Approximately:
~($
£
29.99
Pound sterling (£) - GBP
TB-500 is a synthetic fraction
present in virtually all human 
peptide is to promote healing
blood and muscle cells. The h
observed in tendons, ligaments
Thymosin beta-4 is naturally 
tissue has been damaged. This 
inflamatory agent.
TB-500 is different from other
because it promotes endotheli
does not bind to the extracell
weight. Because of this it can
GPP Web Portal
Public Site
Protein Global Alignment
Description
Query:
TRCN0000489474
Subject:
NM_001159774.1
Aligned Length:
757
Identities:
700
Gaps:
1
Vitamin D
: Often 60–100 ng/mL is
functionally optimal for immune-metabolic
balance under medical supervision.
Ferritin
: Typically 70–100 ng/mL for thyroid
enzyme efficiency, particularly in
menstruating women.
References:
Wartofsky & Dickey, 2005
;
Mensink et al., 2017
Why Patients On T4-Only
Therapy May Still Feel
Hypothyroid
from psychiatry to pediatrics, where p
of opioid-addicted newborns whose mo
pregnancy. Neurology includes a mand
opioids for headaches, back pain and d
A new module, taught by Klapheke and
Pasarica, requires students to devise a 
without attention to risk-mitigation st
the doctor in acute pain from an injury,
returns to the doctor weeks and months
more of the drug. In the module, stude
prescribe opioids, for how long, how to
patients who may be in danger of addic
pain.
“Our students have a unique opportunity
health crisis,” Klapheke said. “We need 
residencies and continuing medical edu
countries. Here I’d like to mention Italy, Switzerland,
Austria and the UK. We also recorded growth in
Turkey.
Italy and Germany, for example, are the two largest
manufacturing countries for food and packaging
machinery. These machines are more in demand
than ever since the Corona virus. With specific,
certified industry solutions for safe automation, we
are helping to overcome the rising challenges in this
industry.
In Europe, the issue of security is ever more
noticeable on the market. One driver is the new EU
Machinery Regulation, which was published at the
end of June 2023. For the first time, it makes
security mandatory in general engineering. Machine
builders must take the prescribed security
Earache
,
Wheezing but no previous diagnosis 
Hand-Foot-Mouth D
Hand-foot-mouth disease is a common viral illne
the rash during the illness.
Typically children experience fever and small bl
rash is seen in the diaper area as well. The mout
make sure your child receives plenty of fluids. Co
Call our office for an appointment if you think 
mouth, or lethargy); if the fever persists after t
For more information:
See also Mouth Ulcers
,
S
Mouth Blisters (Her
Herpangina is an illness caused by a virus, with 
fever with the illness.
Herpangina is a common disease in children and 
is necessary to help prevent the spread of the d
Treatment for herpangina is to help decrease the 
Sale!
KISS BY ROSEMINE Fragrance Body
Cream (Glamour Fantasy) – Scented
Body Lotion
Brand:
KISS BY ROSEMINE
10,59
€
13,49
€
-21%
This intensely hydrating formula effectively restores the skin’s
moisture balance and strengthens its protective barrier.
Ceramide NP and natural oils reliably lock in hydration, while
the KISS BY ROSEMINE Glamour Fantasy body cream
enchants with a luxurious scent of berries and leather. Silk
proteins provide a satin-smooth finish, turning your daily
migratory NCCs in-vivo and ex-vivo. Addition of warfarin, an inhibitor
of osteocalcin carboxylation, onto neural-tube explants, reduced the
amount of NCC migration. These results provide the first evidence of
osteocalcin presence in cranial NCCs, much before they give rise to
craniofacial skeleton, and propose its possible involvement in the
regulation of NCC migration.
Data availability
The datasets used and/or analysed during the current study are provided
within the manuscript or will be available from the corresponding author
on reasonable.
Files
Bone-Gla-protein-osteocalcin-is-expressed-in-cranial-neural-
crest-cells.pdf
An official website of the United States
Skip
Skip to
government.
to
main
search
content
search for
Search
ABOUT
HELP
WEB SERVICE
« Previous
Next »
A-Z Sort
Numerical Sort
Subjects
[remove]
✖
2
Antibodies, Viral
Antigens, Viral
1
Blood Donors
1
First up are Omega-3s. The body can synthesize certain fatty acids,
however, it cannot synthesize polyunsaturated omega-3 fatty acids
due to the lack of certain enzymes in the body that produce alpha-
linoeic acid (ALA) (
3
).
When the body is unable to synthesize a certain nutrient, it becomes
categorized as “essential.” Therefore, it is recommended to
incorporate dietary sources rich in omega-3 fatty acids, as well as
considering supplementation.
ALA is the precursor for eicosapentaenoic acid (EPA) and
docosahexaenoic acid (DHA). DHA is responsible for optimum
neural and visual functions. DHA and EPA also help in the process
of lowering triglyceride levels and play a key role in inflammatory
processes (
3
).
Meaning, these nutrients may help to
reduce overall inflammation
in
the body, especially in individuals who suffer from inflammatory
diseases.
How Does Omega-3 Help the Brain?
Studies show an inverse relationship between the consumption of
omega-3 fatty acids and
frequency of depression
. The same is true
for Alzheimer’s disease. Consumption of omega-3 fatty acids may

━━━━━━━━━━━━━━━━

### Your goal
Go through the entries above and tally each line that has the word "inflammatory"; reply with the tally and nothing else.

### Answer to this exercise
2